News Management Workshop
Day one of the Post-Conflict News Management Workshop at the American Center in Colombo Sri Lanka with a great group of participants. Glen Davis, a former UC Irvine professor who is the cultural affairs officer here, introduced the session. Not many TV people this time, but radio, print and web people are all interested in storytelling with online video and developing a three-screen strategy. These working professionals are at various stages in their careers, but all are interested in moving their country toward a freer environment for news reporting in all media. The English langauge media here tends to stick to a very narrow definition of “news” as reporting on what the politicians say, so the workshop focused on giving more of a voice to ordinary people, and going beyond the press release toward more interpretive journalism and storytelling. My demo tape story profiling a US pilot who was wounded in Afghanistan prompted a discussion of how to improve coverage of the many disabled fighters from the Sri Lankan conflict which ended just over a year ago. Coverage has tended to focus on politicians cutting ribbons on monuments and rehab facilities, rather than the dramatic stories of the combatants themselves. There are still restrictions on coverage of the Sri Lankans who were displaced by the war. The spirited discussion continued over lunch.

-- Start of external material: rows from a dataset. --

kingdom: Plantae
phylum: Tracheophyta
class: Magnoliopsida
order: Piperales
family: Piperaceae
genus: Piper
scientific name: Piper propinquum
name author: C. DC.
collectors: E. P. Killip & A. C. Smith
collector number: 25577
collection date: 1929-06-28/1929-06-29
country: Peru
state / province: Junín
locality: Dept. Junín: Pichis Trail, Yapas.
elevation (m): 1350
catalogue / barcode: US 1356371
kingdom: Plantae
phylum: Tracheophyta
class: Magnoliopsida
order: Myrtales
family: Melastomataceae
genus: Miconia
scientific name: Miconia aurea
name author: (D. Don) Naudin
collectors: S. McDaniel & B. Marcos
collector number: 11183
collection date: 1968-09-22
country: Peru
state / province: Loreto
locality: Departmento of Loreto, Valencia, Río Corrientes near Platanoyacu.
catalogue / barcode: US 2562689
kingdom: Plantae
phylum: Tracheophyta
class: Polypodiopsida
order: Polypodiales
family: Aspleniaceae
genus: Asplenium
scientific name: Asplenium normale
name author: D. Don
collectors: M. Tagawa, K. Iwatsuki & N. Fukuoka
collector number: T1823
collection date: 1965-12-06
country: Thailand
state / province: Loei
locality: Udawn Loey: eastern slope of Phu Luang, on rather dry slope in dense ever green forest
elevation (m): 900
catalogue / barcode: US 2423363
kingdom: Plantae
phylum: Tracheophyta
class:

I learned a lot from our lively discussion of news management and ethics. For example, it is not uncommon for low-paid Sri Lankan journalists to accept gifts or free travel from the people they are covering. It’s not always possible for them to “just say no” because struggling independent news organizations couldn’t afford to do such things as travel with the president on their own. This touched off a discussion of transparency and disclosure. The role of the investigative reporter generated much interest, with discussions of when it’s appropriate for reporters to help the police and the use of hidden cameras in documenting official wrongdoing. We’re going to have more discussion of examples from Sri Lankan media tomorrow and the challenges journalists are facing here. I’m feeling thoroughly beat up as I sit here at 2 am while an intense thunderstorm rumbles outside the window, assembling the examples for the next round.
I can’t wait for Day Two!
Interesting cultural note: The American Center is celebrating Press Freedom this month with a series of films about American media. including “All the President’s Men,” “Network,” and “Being There.”
Last night, after a showing of the classic “Citizen Kane,” a viewer wanted to know if “Rosebud” referred to one of the women in the story. Apparently Sri Lankans who have never seen snow had no concept of a sled or why that might have been significant in Kane’s life.